- _Extract provided_:
=== Begin Enclosure ===
Reggaetón’s history has been marked by transformation and contradiction. Once emblematic of marginalized, racialized communities, it became a symbol of Puerto Rican nationalism and now plays a role in the right-wing politics of Puerto Rico and its diaspora in the United States. This essay examines this seemingly paradoxical trajectory, exploring how reggaetón has moved from a criminalized cultural expression to a globally celebrated genre—and how it is now being wielded in political arenas that once sought to suppress it.
In February 1995, police seized Wiso G.’s Sin Parar—the first underground reggaetón cassette to hit Puerto Rico’s mainstream—from six San Juan stores. These raids were carried out under the Partido Nuevo Progresista’s (PNP) “Mano Dura Contra el Crimen” policies,[1] which criminalized reggaetón and other aspects of the culture of caseríos, public housing projects in Puerto Rico, This period serves as a reminder of the harsh stigma faced by reggaetoneros, prompting cultural responses like Ivy Queen’s “Somos Raperos, Pero No Delincuentes.”[2] Just a decade later, reggaetón’s trajectory would take a dramatic turn. Daddy Yankee’s “Gasolina” became a global phenomenon in 2005, marking reggaetón’s entry into the global mainstream and prompting many to embrace it as a cultural export and symbol of Puerto Rican identity. Frances Negrón-Muntaner and Raquel Z. Rivera described this cultural moment with the idea of Puerto Rico as a so-called “Reggaeton Nation.”[3] By 2003, even figures like Senator Velda González of the Popular Democratic Party (PPD) were using reggaetón in their political campaigns. This trend has only become more widespread in recent years.
=== End Enclosure ===
- _Task material_:
=== Begin Enclosure ===
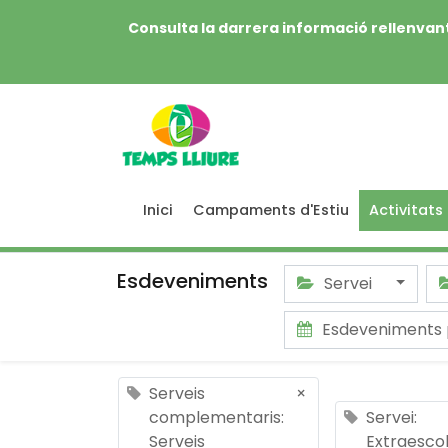
Consulta la darrera informació rellenvant
Inici
Campaments d'Estiu
Activitats
Esdeveniments
Servei
Esdeveniments 
Serveis
×
complementaris:
Servei:
Serveis
Extraesco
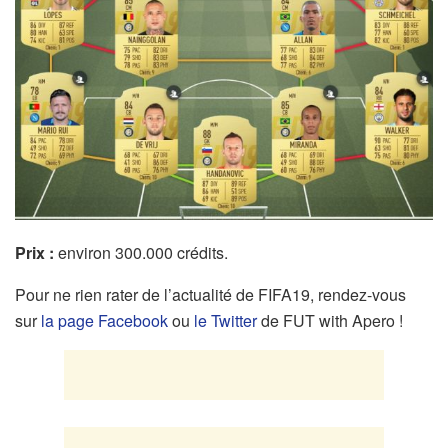
Prix :
environ 300.000 crédits.
Pour ne rien rater de l’actualité de FIFA19, rendez-vous
sur
la page Facebook
ou
le Twitter
de FUT with Apero !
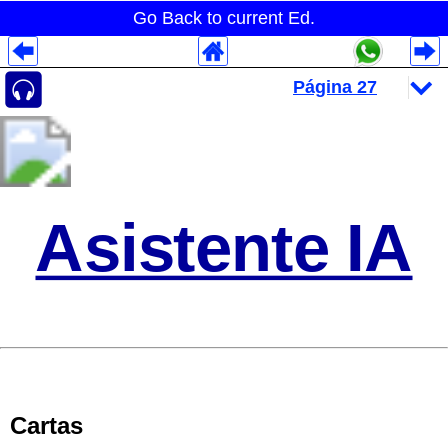
Go Back to current Ed.
Despliegues Analytics
Despliegues Totales
Despliegues por Rubros
Asistente IA
Cartas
=== End Enclosure ===
- _Exercise set_:
(1) List every person named in the reggaetón essay.
(2) Update the records by changing each "Esdeveniments" to "Actes" and keeping everything else as it is. Omit the pictures from your answer.
The essay and the records come from unrelated sources.

- _Solutions per task_:
(1) Wiso G., Ivy Queen, Daddy Yankee, Frances Negrón-Muntaner, Raquel Z. Rivera, Velda González

(2)
Consulta la darrera informació rellenvant
Inici
Campaments d'Estiu
Activitats
Actes
Servei
Actes 
Serveis
×
complementaris:
Servei:
Serveis
Extraesco
Prix :
environ 300.000 crédits.
Pour ne rien rater de l’actualité de FIFA19, rendez-vous
sur
la page Facebook
ou
le Twitter
de FUT with Apero !
Go Back to current Ed.
Despliegues Analytics
Despliegues Totales
Despliegues por Rubros
Asistente IA
Cartas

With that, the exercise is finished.